§ **Task to carry out**
Rewrite all of the items below, replacing "sum" with "total" and keeping everything else the same. Leave the pictures out.

§ **Exercise material**
════════

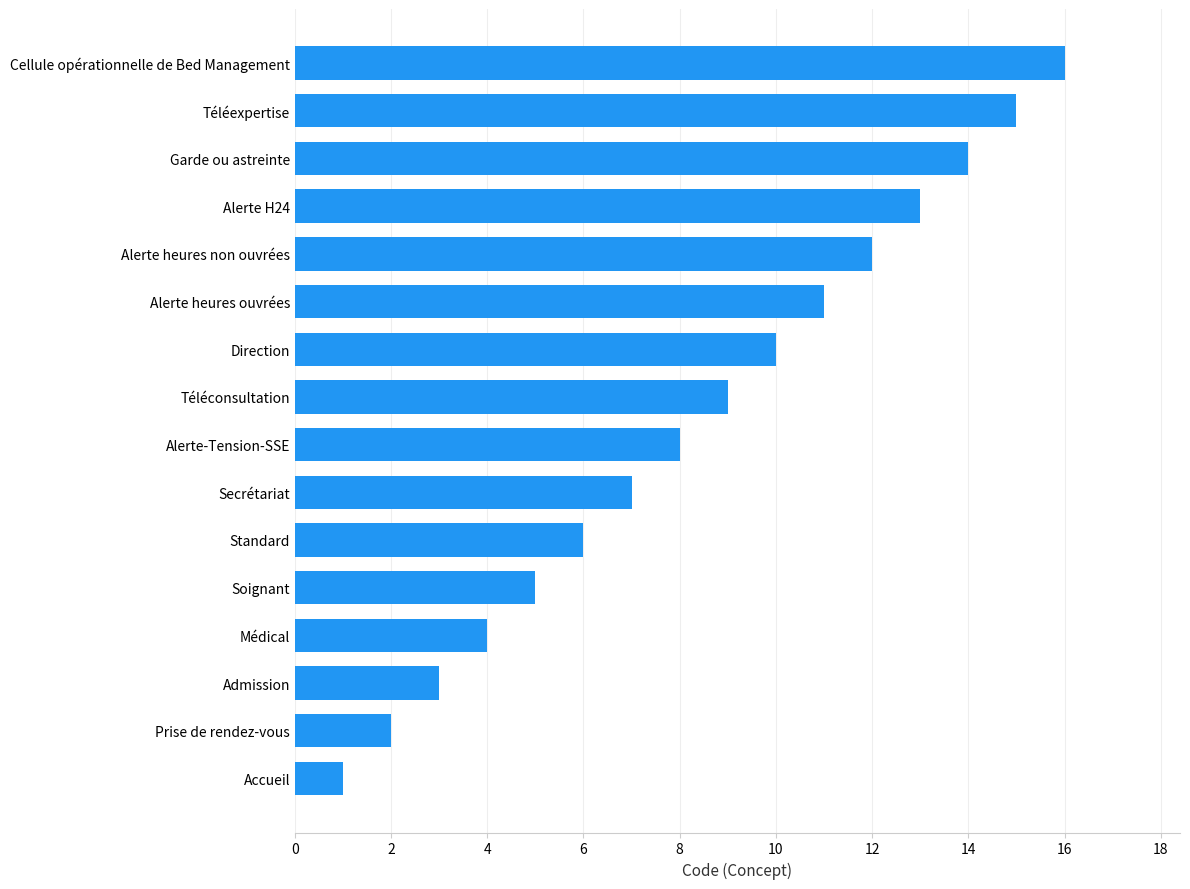

What is the sum of all values?

136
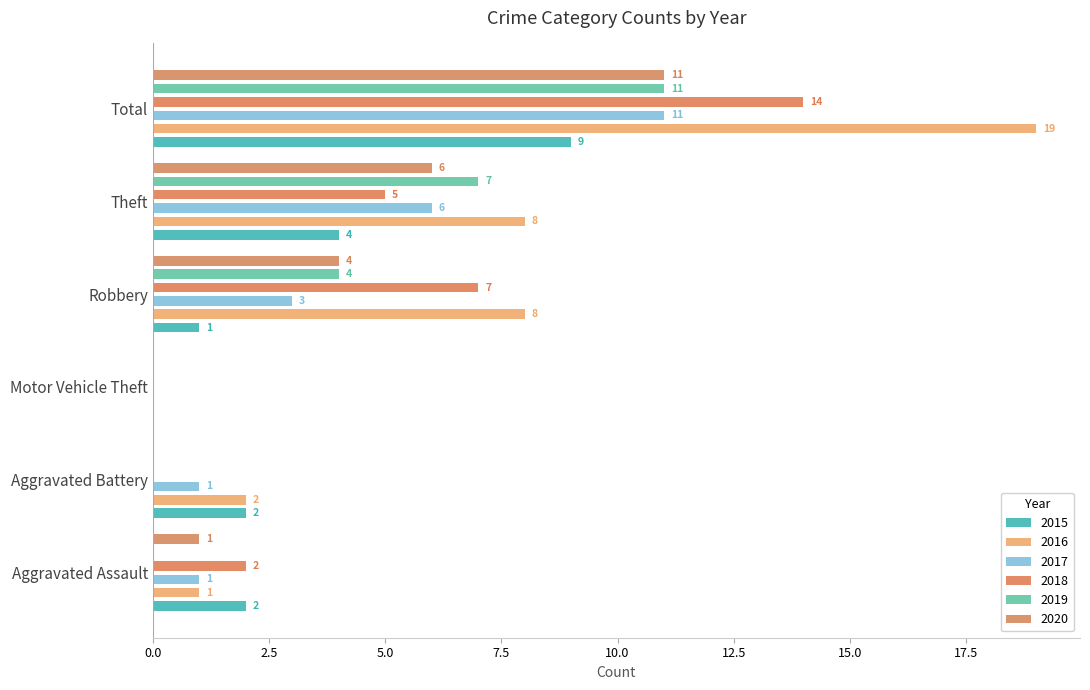

Are the bars horizontal?

Yes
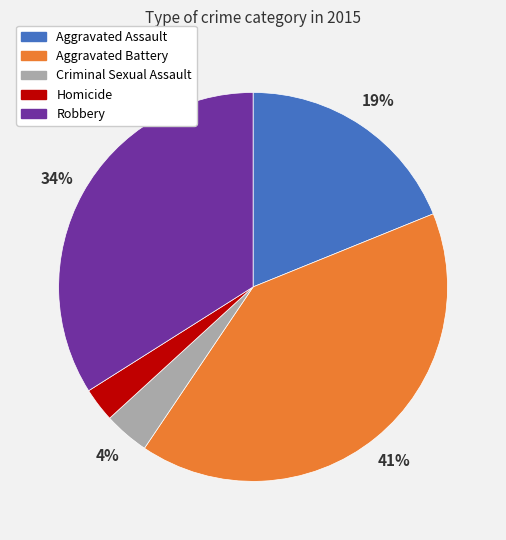

Which has a higher value, Aggravated Assault or Homicide?

Aggravated Assault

════════

§ **Task output**
What is the total of all values?

136

Are the bars horizontal?

Yes

Which has a higher value, Aggravated Assault or Homicide?

Aggravated Assault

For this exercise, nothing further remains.